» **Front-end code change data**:
-=-=-=-=-
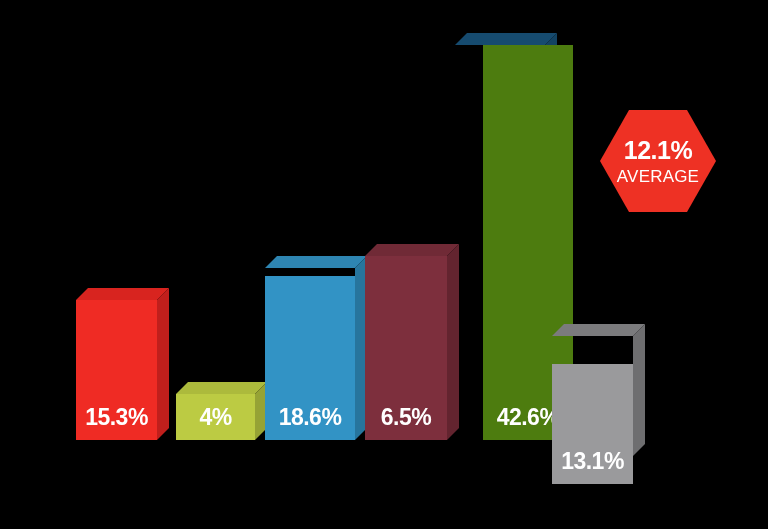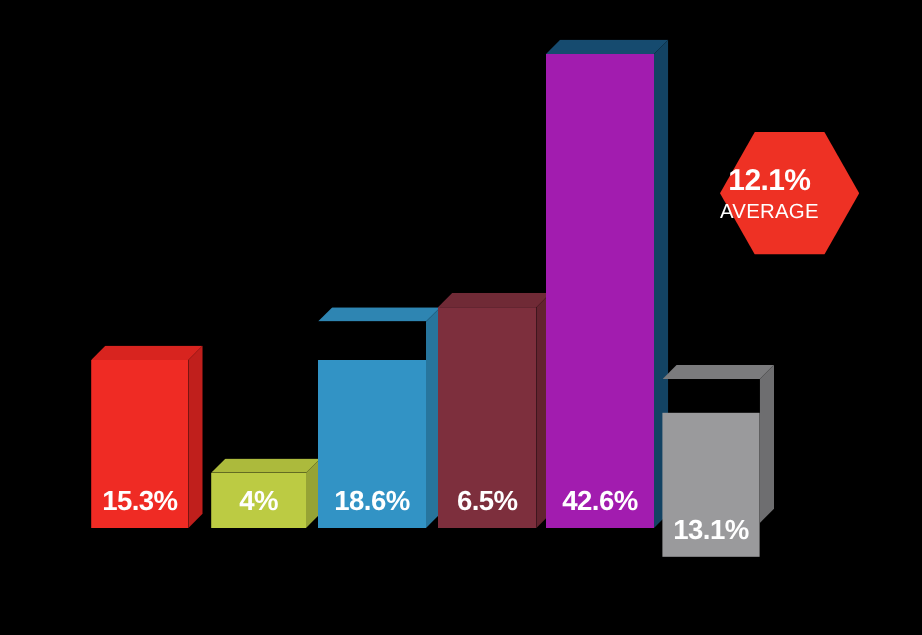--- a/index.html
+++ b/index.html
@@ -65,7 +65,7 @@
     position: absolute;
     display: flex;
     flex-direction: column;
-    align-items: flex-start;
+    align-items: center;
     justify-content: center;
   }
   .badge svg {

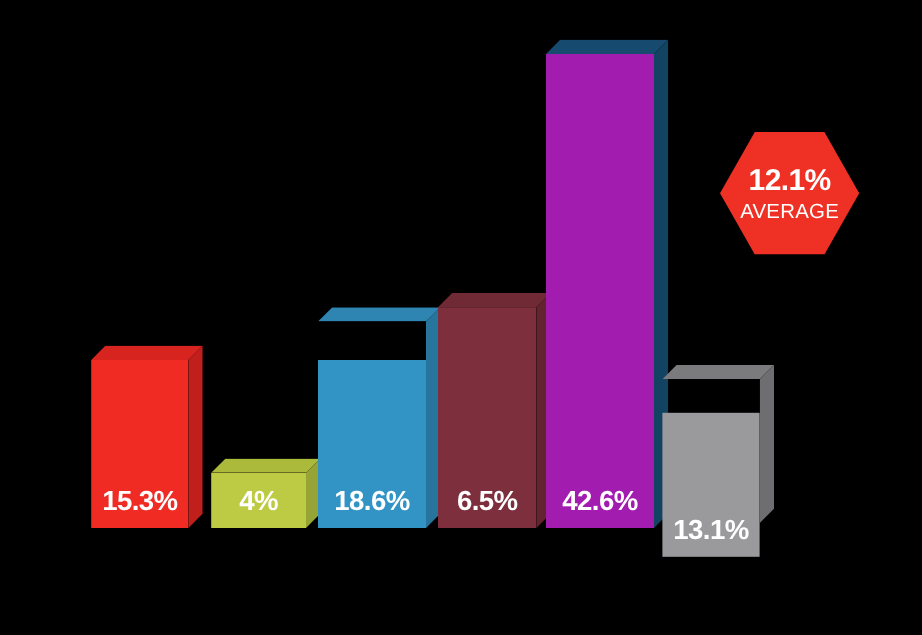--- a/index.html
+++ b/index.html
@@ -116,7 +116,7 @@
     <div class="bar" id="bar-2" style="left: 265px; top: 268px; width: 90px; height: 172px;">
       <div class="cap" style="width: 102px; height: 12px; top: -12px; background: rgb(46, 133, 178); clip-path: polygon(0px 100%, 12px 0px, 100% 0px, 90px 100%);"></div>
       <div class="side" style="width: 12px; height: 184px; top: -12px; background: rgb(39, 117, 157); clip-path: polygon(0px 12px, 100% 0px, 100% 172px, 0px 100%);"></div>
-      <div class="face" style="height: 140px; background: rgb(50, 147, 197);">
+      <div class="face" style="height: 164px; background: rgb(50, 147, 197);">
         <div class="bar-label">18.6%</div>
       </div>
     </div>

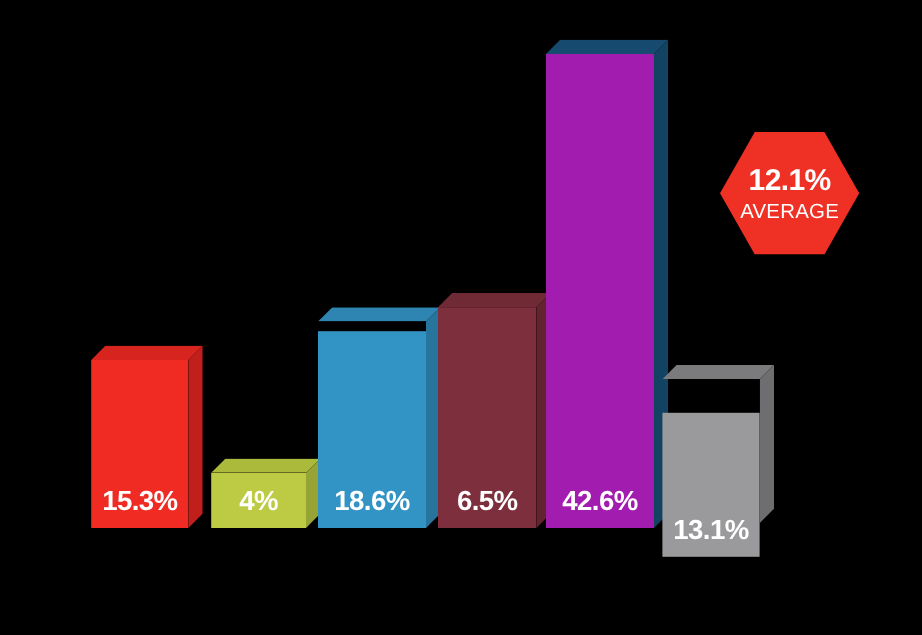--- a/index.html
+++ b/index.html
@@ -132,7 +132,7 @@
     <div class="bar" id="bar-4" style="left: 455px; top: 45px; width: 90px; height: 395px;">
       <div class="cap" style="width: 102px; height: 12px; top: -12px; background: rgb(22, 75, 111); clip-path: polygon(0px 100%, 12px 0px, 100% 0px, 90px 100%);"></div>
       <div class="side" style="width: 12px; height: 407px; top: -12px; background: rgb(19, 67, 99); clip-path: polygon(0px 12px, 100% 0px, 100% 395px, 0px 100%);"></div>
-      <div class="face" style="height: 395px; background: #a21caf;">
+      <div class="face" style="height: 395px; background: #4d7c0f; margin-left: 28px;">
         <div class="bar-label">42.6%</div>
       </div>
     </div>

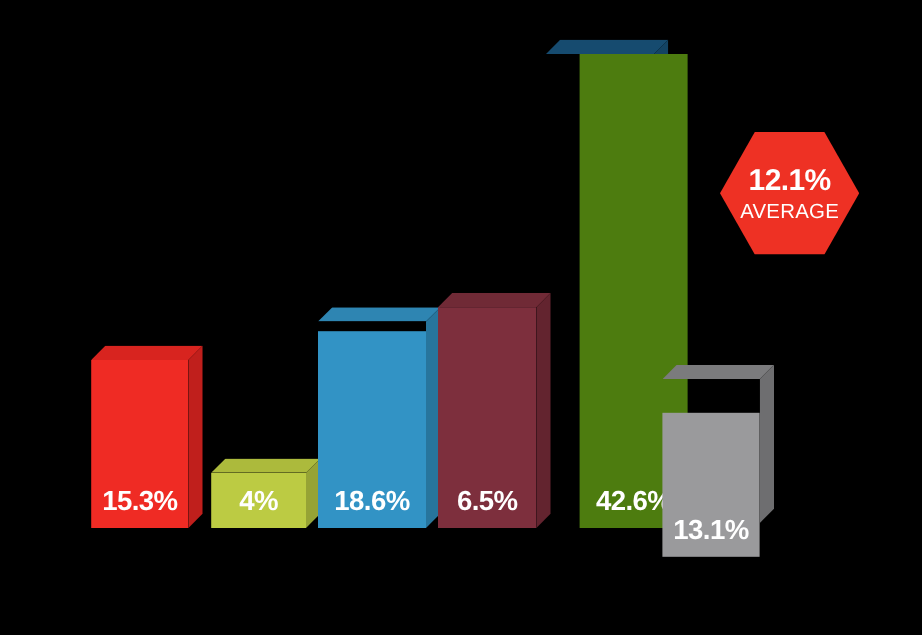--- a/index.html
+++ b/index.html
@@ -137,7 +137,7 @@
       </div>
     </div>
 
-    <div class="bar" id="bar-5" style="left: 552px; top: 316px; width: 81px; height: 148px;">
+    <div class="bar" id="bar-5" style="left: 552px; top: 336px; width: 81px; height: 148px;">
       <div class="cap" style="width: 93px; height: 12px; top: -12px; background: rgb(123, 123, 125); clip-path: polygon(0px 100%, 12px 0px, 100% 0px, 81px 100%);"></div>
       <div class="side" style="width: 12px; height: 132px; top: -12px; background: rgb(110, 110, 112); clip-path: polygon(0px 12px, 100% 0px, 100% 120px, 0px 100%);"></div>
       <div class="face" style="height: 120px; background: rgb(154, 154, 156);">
-=-=-=-=-
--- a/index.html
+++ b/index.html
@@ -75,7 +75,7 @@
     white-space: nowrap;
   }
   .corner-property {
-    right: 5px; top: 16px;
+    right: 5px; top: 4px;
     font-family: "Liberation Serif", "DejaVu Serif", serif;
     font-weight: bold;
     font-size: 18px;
-=-=-=-=-
» **Problem to solve**:
Copy the lines from the entries above in which the word "flex" appears.

» **Written reply**:
     display: flex;
     flex-direction: column;
-    align-items: flex-start;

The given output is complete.